The director of Don't Look Now was once the cinematographer on an adaptation of this classic Poe tale in which red represents, literally and figuratively, the end of everything (there is even a billboard exclaiming "Venice in Peril," although no further detail is provided).  And why the color red?  There is no symbolic meaning other than its unnaturalness, its audacity, its boldness.  When Laura finally feels better, she puts on red leather boots and takes along a red purse.  But John experiences something drastically different: he begins to see a small, cowled red figure darting between the innumerable Venetian alleys.  He is told that there is a killer on the loose, but that red coat reminds him so much of Christine (he even sees her reflection in the water as the figure scampers by) that he cannot decide whether what he sees is a symbol of Good or a harbinger of his own doom.  You will hold your breath whenever red enters your purview – it is rather amazing – and you will feel the mounting turpitude in the empty streets, the scowls, the subdued disdain that John and Laura find on every face.  There are many faces in the crowd, one of whom is the bishop (Massimo Serato) of the Church that John is restoring, and you do not have to see the film twice to notice something incredibly wrong with this man.  I suppose there's a reason the bishop asks Laura whether she is a Christian, and she says she's nice to children and animals because that is what we think of Christians today.  The bishop winces at the thought of foul play, although one gets the impression that he owes his annoyance to not having thought of the misdeed himself.  "I hope that's not another murder," he says casually as a body is fished out of the canals, while every part of his face and body hints at a mild satisfaction with the outcome.

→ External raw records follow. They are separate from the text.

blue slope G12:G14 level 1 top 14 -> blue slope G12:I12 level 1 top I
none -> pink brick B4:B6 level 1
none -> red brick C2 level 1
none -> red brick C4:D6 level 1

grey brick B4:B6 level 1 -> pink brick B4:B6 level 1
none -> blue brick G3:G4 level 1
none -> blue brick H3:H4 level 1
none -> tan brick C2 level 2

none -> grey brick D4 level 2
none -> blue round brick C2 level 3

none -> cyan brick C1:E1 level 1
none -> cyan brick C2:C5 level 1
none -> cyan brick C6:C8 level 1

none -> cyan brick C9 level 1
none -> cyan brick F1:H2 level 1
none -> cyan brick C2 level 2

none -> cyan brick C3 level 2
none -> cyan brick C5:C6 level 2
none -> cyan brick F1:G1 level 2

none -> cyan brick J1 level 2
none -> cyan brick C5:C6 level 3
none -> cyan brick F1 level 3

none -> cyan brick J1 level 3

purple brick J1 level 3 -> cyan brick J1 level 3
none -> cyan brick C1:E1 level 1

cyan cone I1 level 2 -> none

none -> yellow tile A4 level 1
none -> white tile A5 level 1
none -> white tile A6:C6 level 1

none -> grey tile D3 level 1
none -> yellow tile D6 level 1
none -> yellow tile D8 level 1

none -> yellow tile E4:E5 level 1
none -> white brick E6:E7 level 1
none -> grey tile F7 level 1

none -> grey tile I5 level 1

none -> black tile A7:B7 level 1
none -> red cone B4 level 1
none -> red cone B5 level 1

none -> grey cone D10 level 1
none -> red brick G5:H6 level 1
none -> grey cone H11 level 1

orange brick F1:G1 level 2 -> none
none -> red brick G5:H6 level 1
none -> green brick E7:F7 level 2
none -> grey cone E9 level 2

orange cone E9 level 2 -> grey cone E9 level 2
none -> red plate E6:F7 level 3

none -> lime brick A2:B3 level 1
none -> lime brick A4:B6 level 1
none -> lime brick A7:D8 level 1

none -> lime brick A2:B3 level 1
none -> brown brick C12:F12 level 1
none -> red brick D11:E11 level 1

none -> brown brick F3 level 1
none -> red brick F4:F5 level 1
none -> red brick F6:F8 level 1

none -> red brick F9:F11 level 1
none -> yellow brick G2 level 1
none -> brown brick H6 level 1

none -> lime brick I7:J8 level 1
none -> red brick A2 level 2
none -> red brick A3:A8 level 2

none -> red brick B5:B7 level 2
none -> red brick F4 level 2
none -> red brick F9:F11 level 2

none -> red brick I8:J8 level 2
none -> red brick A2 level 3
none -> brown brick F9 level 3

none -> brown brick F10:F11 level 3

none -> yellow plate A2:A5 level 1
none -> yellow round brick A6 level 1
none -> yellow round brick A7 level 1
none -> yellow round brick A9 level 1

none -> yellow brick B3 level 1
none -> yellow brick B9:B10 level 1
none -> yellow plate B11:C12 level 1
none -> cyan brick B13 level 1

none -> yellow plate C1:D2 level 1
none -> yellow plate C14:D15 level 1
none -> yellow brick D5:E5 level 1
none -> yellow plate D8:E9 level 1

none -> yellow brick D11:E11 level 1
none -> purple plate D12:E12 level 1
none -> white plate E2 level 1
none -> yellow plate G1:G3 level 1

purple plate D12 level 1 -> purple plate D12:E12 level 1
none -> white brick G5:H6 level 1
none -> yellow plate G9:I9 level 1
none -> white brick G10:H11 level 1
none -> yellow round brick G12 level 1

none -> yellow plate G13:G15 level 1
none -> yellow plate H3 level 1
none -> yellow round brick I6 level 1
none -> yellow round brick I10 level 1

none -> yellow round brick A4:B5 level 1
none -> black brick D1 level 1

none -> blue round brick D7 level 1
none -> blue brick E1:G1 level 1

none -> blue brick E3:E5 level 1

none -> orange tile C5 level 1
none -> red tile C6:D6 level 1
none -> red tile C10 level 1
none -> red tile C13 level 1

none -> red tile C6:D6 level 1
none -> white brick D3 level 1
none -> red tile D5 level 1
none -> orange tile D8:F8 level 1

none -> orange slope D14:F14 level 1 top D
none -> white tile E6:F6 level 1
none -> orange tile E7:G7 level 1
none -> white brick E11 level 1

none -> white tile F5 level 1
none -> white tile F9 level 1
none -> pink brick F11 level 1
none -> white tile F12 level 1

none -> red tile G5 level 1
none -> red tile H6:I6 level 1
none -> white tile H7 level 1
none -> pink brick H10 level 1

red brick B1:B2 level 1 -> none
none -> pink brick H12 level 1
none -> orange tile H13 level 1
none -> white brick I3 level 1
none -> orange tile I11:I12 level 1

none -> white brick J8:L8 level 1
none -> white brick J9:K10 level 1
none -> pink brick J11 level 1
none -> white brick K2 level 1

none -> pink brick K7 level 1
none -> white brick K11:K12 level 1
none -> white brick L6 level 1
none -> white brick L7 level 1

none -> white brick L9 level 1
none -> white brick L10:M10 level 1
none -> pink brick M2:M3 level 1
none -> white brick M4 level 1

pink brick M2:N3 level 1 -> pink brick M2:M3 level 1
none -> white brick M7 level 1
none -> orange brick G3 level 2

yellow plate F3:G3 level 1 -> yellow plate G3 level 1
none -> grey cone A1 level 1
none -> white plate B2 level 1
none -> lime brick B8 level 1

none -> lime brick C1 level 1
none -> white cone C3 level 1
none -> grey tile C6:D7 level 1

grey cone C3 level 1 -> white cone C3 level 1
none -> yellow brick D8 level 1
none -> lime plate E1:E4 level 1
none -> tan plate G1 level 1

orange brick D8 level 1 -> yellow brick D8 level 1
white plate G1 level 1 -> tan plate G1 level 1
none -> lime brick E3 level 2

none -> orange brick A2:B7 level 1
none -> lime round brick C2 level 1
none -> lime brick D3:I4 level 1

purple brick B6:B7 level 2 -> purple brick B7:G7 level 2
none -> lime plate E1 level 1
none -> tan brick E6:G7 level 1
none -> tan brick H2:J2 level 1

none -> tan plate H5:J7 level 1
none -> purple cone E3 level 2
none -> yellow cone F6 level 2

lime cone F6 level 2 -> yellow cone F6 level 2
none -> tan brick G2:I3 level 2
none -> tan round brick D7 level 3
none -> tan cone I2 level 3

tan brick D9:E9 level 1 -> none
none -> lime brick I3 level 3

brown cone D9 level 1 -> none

Yet what is most wonderful about this film is the proximity of its angles: simply anything could jump out from any corner at any time.  The buildup, as is the case in any great story of suspense, is painfully slow to the point that you will want what is about to happen more than the characters who are living it (most evident perhaps in the fantastic scaffolding scene, in which we feel as disoriented as the people involved).  The camera lingers on doors, corners, windows, empty spaces, and we fill them with our fears.  The strange scene in which the bishop is talking at, but not to, a beautiful and ashamed woman sitting across his pious desk; the blind woman going up the steps without any help; the twitch in the deputy's face as John leads the blind woman out of the detention center; the quick interlude where the psychic and her sister are seen cackling in their room as Laura tells John that these "two neurotic old ladies" are helping her get over the tragedy; the bust in the room of the psychic and her sister, a small boy in ebony called Angus, who also died very young; a devilish bust underneath a hood atop what appears to be one of the church's gargoyles, which might foreshadow another scene; the passing, as John discusses the matter with an Italian official, of a couple of old women underneath the official's window as he starts making blasphemously evil doodles on the police drawings of these women; the fact that John is reading this German play about the ills of the Catholic church in the original language.  All of these details converge around a statement about John made by one of the characters that he never gets a chance to hear.  What he does hear is that the canals sound different to Heather – they sound "like a city in aspic full of dead people after a dinner party," at which point she mentions the greatest of all poets and his love for Venice.  All the scenes are linked by virtue of their being gathered together, just like the nightmare whose form they assume.  A shame perhaps that such a clever and unusual movie would have such a tepid, almost banal title (you can blame the original work); yet evil, real evil, is always banal.  And at the end of this nightmare there is little more than evil.